The fiscal cliff deal and all the precedent and subsequent griping about it call to mind Justice Scalia's fingering of those who are "impatient with the democratic process." This is how the sausage is made. There is still a significant minority of citizens in the U.S. who desperately want to see the government behave with more fiscal responsibility. They used their democratically derived power to force their views to be factored in to the final deal. When Romney's 47% become 61% in a few years, there will be no further opposition to Obama's communist vision, and our greatness will have been extinguished.

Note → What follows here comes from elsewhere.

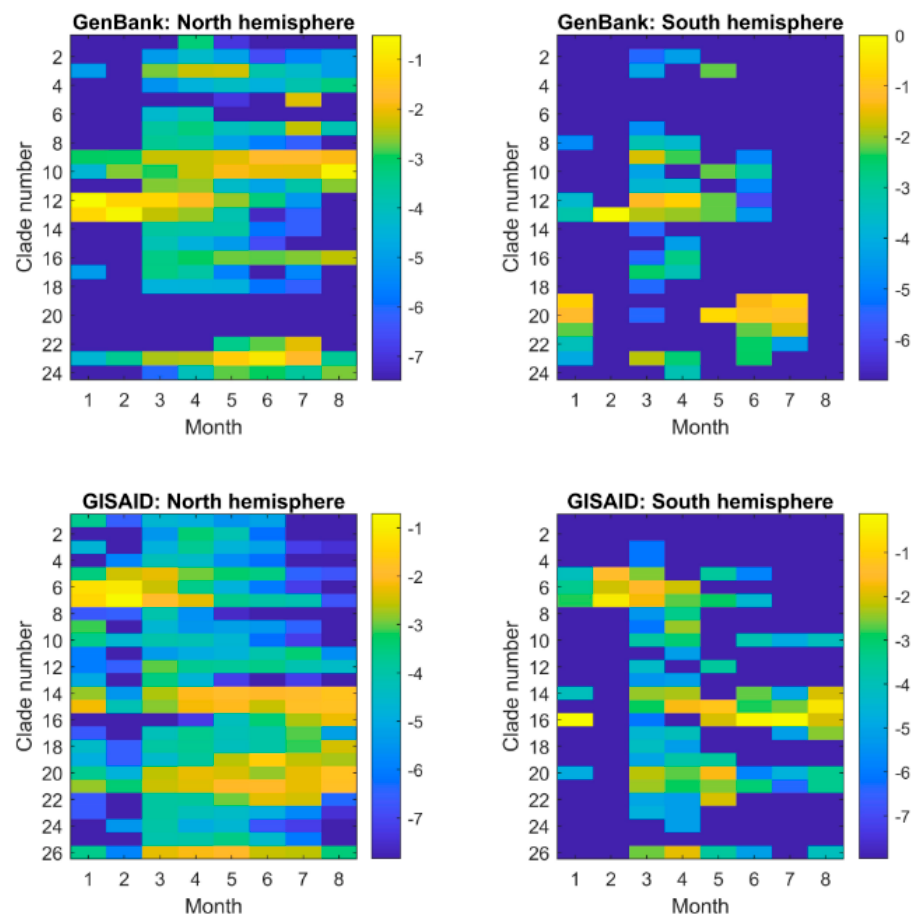
Figure 4. Similarity pattern of SARS − CoV − 2 sequences collected in different periods of time (x-axis) in GenBank (the top panel) and GISAID (the bottom panel) from the countries in the north hemisphere (the left panel) and south hemisphere (the right panel). The fractions of the sequences collected in a month in the major clades were represented by the logarithmic values of the numbers of sequences in major clades divided by total number of sequences collected in the month and depicted by the color legend at the right side. No sequence was in the major clades from the countries in the south hemisphere for August in GenBank, and thus the minimum was used to represent the corresponding logarithmic values.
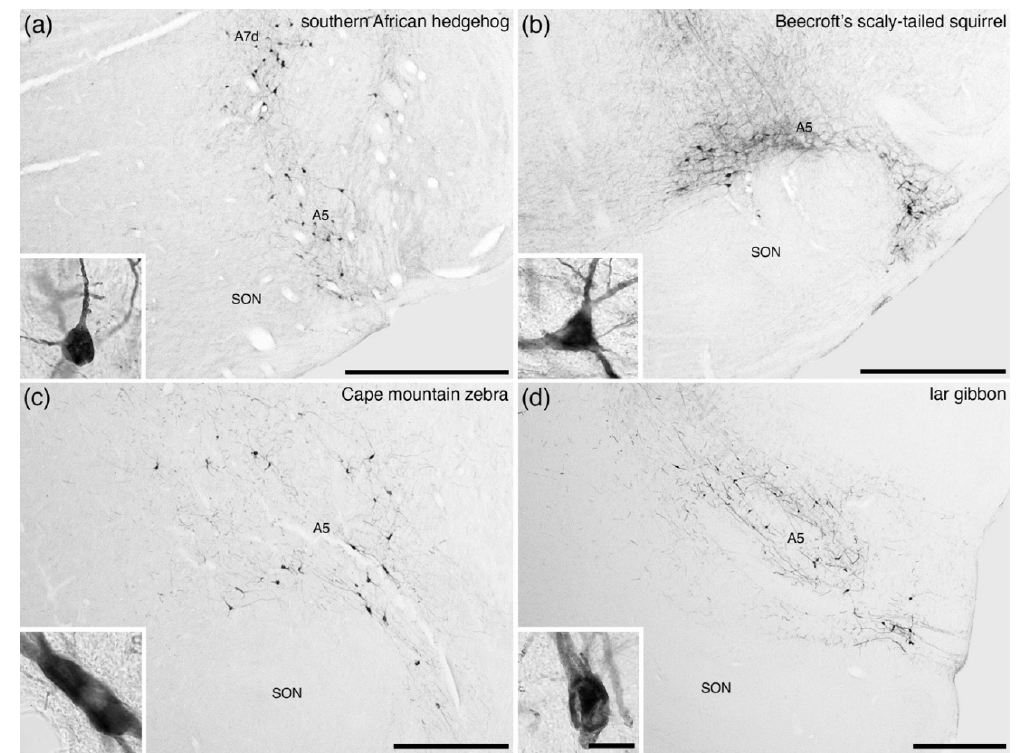
Figure 9. Low-magnification photomicrographs of the fifth arcuate, or A5 , nucleus, revealed with immunostaining for tyrosine hydroxylase, in ( a ) the southern African hedgehog ( Atelerix frontalis ) [19], ( b ) Beecroft’s scaly-tailed squirrel ( Anomalurus beecrofti ) [44], ( c ) the Cape mountain zebra ( Equus zebra zebra ) [pers. obs.], and ( d ) the lar gibbon ( Hylobates lar ) [58]. Note that across mammalian species this columnar nucleus appears to be invariably present and is consistently located in the same region of the brain, that being ventrolateral to the subcoeruleus, diffuse portion ( A7d ), and dorsolateral to the superior olivary nuclear complex ( SON ). Insets in each image show a high-magnification image of the neurons that form the A5 nucleus in each species. In all images, dorsal is to the top and medial to the left. Scale bars in ( a – d ) = 1 mm and apply to each specific image. Scale bar in inset ( d) = 25 µm and applies to all insets.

Good luck with that.


Posner's political commentary is worthwhile reading but underscores why Hamilton got it right in Federalist No. 78.


I'd be interested to hear your thoughts on the Constitutionality of the debt ceiling. If the 14th Amendment states that the validity of the public debt shall not be questioned, then how is the debt ceiling even legal? Regardless, it doesn't really matter. The US Treasury is empowered to issue currency. Since they are legally bound to make certain payments, they must do so by either borrowing or printing money. If they can't do the former, it seems to me they are legally bound to do the latter. It doesn't have to be a single trillion dollar platinum coin, but it could just print large denomination currency and "sterilize" it by selling assets from its own balance sheet to offset the amount printed.

Thomas Rekdal

The suggestion that the Fourteenth Amendment authorizes the President to disregard Congressional enactments on the debt ceiling seems highly improbable, given the fact that the Fourteenth Amendment was addressed to States and was concerned to prevent public funds from compensating those who stood to lose financially from the emancipation of slaves. But we can all think of improbable interpretations of the Constitution that have succeeded nontheless, so I will not belabor the point. The real restraint in this regard is the fact that it would only add constitional complications to the President's other problems.

Whether the Treasury could simply "print" the money required to pay off creditors, while "sterilizing" it in some way that avoids inflation, is an interesting idea. The fact that serious people (I assume starsky to be one) could entertain it, shows, if nothing else, how absurd our experiment in attempting to confine political power by what Madison called the "parchment barriers" of the Constitution has become.